Even if the first ones to deny that Mary was the Mother of God themselves still thought of Our Lord as being divine, this was only because they did not think through the consequences of their own fundamental premises. Well, even if they did not think it through, their children and grandchildren have, and so belief in Jesus as true God and true man has been in steady decline in the Christian world since the Protestant Reformation, so that now He is often seen as being no more than a good man and a wise teacher. It does not matter if someone says that He was the best of men and the wisest of teachers: it still leaves Him as only a man and a teacher. And so they feel free to change the faith to accord with their own ideas: as they have made their assessment of the Lord, why should they not assess his teachings for themselves?
Let us move on. If we look at the Assumption, it is not possible to draw any conclusion other than that Our Lady lived a life of the greatest virtue and holiness, and for this was worthy to be taken into heaven. Had she sinned, this would not have been possible, for she would not have been an example of her own Son’s teaching. And in this the Assumption is a type or pattern for all humanity. If we too live as virtuously as possible and in the greatest holiness we can, we may be able to hope that we too will be saved. We cannot match Our Lady for purity and love, so we cannot expect to be assumed into heaven. But the type of thing which Our Lord did for her, He may, in His infinite mercy, do for us, as well. So, if we lose the teaching of the Assumption, we lose the reward of virtue and the punishment of evil.
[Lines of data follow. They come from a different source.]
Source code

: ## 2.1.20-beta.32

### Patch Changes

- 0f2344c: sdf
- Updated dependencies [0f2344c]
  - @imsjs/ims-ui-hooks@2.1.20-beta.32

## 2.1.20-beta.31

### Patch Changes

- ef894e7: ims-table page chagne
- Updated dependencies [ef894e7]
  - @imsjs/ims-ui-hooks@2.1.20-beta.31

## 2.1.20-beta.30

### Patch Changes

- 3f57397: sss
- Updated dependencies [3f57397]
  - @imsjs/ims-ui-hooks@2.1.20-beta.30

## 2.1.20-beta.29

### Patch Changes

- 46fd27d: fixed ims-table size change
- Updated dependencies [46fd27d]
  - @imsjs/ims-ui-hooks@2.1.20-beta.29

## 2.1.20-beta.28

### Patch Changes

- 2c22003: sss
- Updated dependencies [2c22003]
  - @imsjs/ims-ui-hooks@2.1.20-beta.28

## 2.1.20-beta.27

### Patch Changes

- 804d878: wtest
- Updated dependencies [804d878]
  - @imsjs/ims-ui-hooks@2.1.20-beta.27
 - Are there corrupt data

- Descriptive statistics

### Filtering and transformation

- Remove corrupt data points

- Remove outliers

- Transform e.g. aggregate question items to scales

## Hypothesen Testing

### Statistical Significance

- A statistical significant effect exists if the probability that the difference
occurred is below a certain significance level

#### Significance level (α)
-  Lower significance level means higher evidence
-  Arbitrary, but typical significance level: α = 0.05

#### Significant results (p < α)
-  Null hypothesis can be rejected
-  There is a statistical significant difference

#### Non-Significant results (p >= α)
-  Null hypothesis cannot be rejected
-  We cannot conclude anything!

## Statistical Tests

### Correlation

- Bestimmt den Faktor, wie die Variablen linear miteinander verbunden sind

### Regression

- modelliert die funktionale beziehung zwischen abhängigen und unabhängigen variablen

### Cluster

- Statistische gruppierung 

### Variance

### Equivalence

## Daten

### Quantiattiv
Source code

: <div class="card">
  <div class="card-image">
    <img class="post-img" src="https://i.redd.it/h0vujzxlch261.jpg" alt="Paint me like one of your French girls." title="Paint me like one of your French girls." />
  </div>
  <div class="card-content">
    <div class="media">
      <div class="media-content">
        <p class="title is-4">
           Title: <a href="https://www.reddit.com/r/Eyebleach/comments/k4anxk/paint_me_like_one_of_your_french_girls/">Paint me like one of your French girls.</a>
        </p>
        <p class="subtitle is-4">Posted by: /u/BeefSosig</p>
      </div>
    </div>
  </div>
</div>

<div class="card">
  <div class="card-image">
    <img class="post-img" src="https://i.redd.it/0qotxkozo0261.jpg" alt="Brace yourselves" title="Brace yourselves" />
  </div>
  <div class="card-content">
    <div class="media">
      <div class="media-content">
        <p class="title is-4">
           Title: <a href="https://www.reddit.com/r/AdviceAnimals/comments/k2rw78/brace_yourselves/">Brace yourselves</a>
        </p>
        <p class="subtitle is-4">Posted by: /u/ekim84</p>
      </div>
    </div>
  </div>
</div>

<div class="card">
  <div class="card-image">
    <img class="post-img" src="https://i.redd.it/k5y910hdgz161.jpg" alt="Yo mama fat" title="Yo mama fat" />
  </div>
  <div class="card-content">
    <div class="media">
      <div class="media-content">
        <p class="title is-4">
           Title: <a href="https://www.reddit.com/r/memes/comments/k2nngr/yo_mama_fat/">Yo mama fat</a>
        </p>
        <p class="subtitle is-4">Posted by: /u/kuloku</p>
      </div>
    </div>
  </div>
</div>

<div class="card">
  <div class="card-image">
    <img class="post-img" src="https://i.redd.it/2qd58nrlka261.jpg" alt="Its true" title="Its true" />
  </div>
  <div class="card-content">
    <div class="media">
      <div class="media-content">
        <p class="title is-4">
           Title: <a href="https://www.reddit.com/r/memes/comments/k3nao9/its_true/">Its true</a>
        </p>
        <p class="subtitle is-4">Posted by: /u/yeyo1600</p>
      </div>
Again, those groups which have lost the Assumption have started to lose their faith in eternal reward and eternal punishment, which means in eternal justice. And if there is no eternal justice, then God is not God. He is well-intentioned, but weak (or else a tyrant). And so the whole of the faith disintegrates.
In both Eastern and Western Churches, many more connections between Our Lady and the faith are made by typology. We all see Our Lady as the second Eve. As St Jacob of Serugh states: “The second Eve gave birth to Life, among mortals; she wiped clean the bill of debt incurred by Eve her mother. The child (Mary) gave her hand to help her aged mother (Eve) who lay prostrate; she raised her up from the Fall that the serpent had effected. It was the daughter (Mary) who wove the robe of glory and gave it to her father (Adam) …” (trans. S. Brock).
Yes, if we celebrate the Assumption with devotion and understanding, I do not think we can lose our faith in her as Mother of God, in the Incarnation, in the true divinity and humanity of the Lord, and in His teachings, the necessity to follow His commandments, and the justice and goodness of God Almighty. I have not had space to draw other more directly spiritual lessons from this Feast, but God willing, I shall do so in the future; for as stated, the faith is one garment, an organic, coherent, and splendid unity: like the light of an infinite sun which illumines all that has been, is, and ever shall be.